John Solow, an economics professor in the UI’s Tippie College of Business, is co-author of the paper, “Moving On Up: The Rooney Rule and Minority Hiring in the NFL.” His work examined every NFL hire to head coach from 1970 to 2008. He wrote: “If the league introduced African-American coaches into the front of the pipeline instead of at the end, more of those coaches would have the experience teams are looking for and be more likely to be hired as head coaches.”

This is the same idealistic, unrealistic position that resonated around the league decades ago: hire black coaches at entry-level positions and promote them up the ranks to coordinators. Problem is, in a league where 85 per cent of the players are black, many are not getting promoted to coordinators. And those who do get there have a tough time advancing beyond that point.

Take Ray Horton, a 19-year NFL assistant who is the defensive coordinator for the Arizona Cardinals, the team that fired Whisenhunt. Horton interviewed with three teams over two recent days — Buffalo, Cleveland and the Cardinals, who should know him well enough to make a decision.

Horton is unique in this way: He wears cornrows. He told USA TODAY Sports: “I think I had three outstanding interviews. I did not give anyone a reason not to hire me.”

And yet, there are no second interviews scheduled for Horton, 52.

“The (study) results suggest that race is not an important factor in promotion decisions for head coaches,” Solow said in his paper. “However, experience, age and performance as an offensive or defensive coordinator are significant factors for NFL teams.”

Really?

Why is it, then, that college coach Chip Kelly was wined and dined by two NFL teams? His Oregon squad was beaten by Stanford, which is coached by David Shaw, who is black and whose team just won the Rose Bowl, making him 22-4 in his two years in Palo Alto. Shaw — 40, smart, talented, successful — has not been mentioned by anyone as a young coach who is NFL-ready. But Kelly is?

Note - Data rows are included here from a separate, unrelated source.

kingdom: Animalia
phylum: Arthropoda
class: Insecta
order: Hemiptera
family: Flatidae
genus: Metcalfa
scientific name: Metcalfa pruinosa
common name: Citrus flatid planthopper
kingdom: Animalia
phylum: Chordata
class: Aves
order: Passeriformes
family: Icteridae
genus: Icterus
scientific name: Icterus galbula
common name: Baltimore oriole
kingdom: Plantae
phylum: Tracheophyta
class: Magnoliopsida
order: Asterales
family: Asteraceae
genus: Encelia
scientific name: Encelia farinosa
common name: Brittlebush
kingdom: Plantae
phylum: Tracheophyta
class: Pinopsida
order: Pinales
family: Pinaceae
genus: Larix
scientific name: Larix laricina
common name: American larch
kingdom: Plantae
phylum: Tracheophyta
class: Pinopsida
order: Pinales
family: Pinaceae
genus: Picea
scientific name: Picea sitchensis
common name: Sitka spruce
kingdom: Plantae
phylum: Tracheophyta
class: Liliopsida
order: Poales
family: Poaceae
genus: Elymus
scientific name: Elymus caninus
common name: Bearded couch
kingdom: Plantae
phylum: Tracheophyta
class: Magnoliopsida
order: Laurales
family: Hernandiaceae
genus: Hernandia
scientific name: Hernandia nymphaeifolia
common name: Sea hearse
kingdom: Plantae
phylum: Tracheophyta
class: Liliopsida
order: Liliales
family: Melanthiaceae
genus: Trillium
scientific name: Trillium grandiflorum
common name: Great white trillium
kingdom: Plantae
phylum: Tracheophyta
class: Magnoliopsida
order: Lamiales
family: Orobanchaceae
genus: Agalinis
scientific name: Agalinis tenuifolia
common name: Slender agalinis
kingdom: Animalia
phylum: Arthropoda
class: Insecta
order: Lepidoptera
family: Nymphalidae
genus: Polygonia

And consider that Shaw went through the late and legendary coach Bill Walsh’s minority coaching internship in the NFL and spent eight years as an NFL assistant, and it would seem reasonable that he would at least get an interview. You think?

“You can’t force someone to hire someone based on race,” Shaw said to the San Jose Mercury News last month. He was speaking about minority hiring in the Pac 10, but it applies to the NFL, too. “We have to train and cultivate young candidates so that they understand that, and then we have to make them accessible to the decision-makers.”

Kevin Sumlin, twice a finalist for NCAA coach of the year, is accessible. He took over at Texas A&M and is doing stellar work. First, he elevated Houston to relevance. This year, his Aggies beat Alabama, which plays for the national championship tonight; went 6-2 in the ferocious SEC; produced a system that wrought the first freshman Heisman Trophy winner in Johnny Manziel; and his team blasted perennial power Oklahoma in a BCS Bowl game.

Instead of that pedigree garnering some NFL attention, Penn State’s Bill O’Brien was flown around to interview for jobs. Guess who is the black coach of the two.

Rooney Rule or Rooney Ruse? You decide.